Turning masks into partisan symbols

If masks are so effective, why are some Americans so resistant to wearing them? Given that we have no history of mask wearing, it's not surprising they seem alien. But the major reason is the degree to which the pandemic has been politicized. To supporters of President Trump (who has insisted on going maskless, reportedly because he thinks it would make him look "weak" to wear one), masks indicate a groundless fear of a virus whose dangers they believe are exaggerated in order to limit their freedom.

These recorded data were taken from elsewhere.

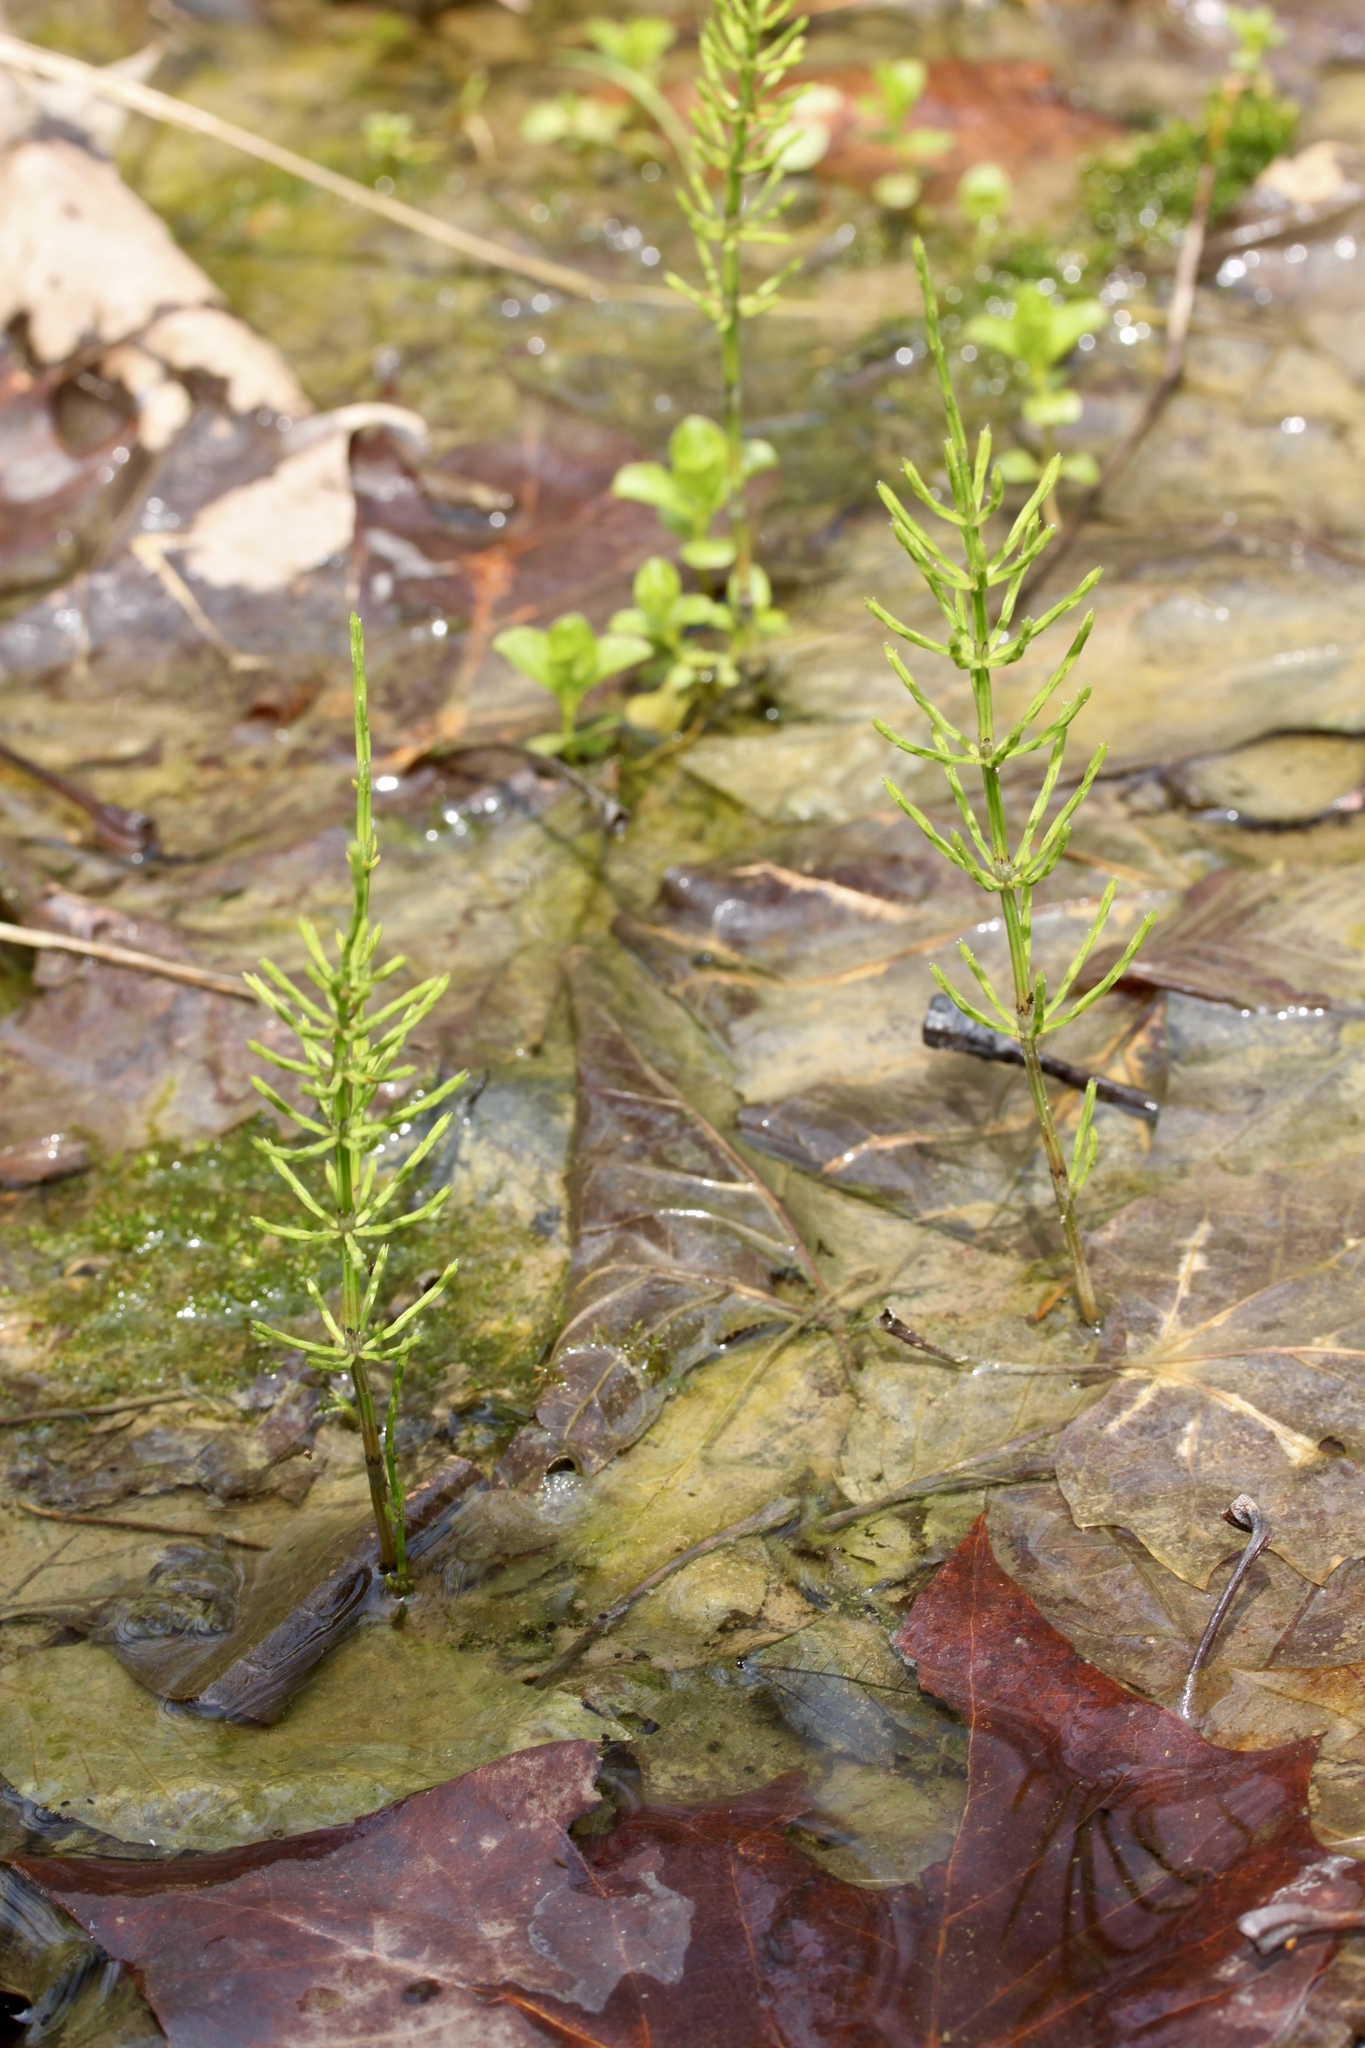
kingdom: Plantae
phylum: Tracheophyta
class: Polypodiopsida
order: Equisetales
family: Equisetaceae
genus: Equisetum
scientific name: Equisetum arvense
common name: Field horsetail
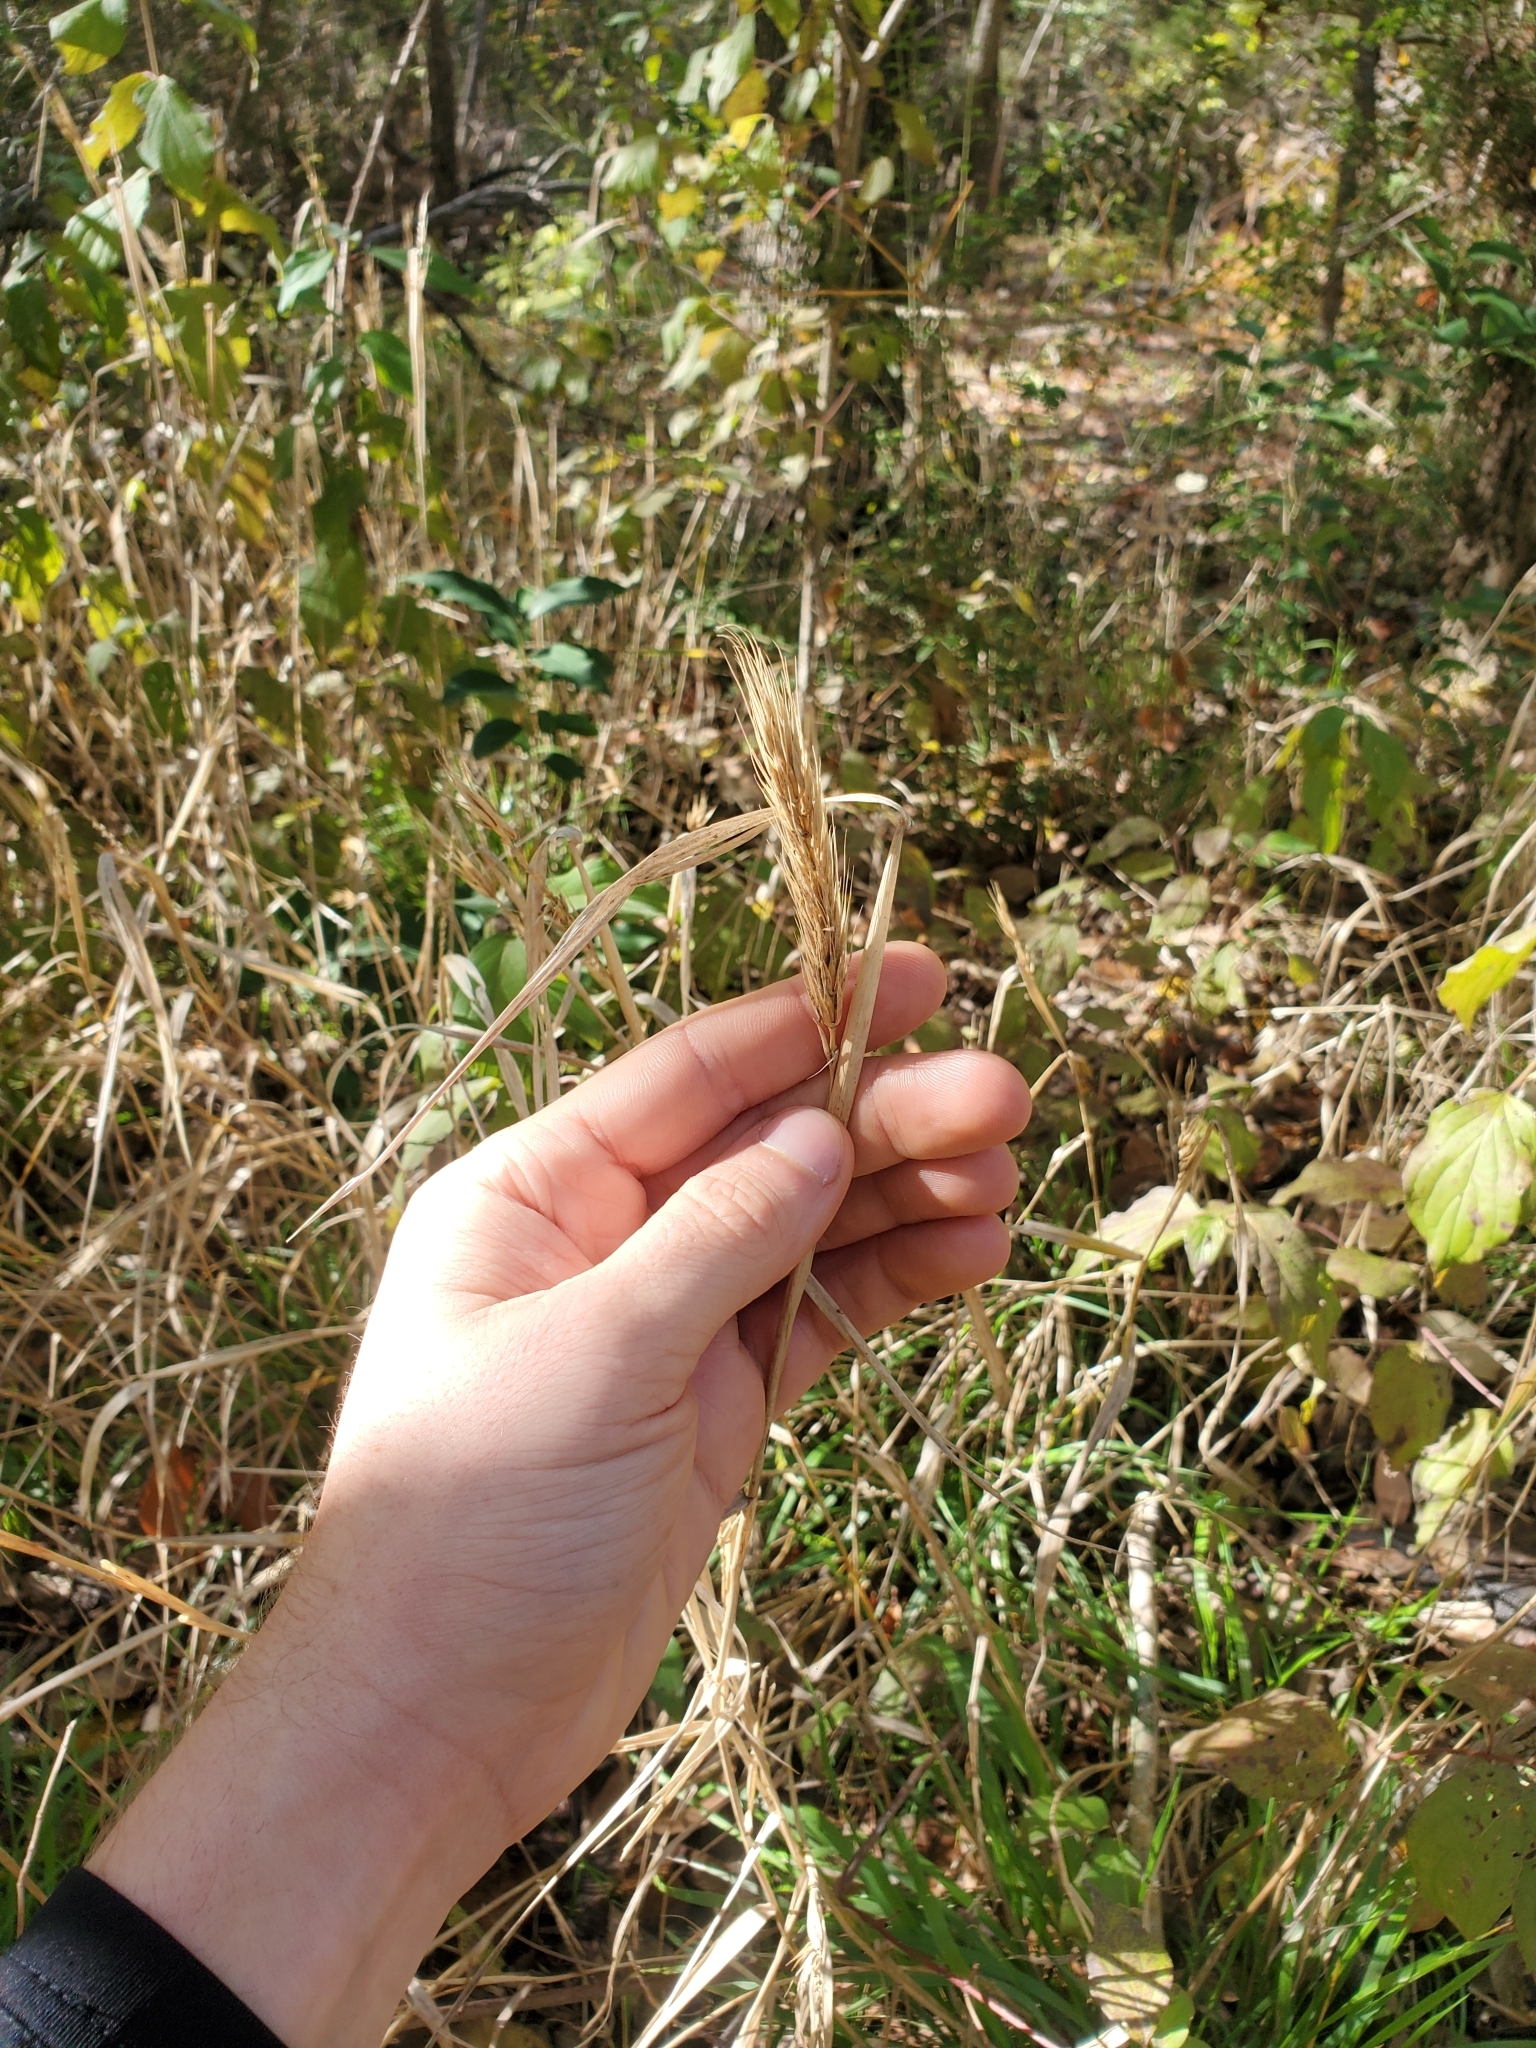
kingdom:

When masks become a tribal marker, being asked to wear one is "like asking a Red Sox fan to put on a Yankees jersey," psychologist Seth Gillihan wrote in Psychology Today. Psychologists point to other conscious and unconscious factors. Some people may think that mask wearing would reveal feelings of vulnerability, running counter to an evolutionary trait that predisposes us to disguise fear. Wearing a mask also conveys an acknowledgment that our old lives are gone, at least for now. Put on a mask, said clinical psychologist David Abrams, and "you've suddenly admitted that this is the new normal."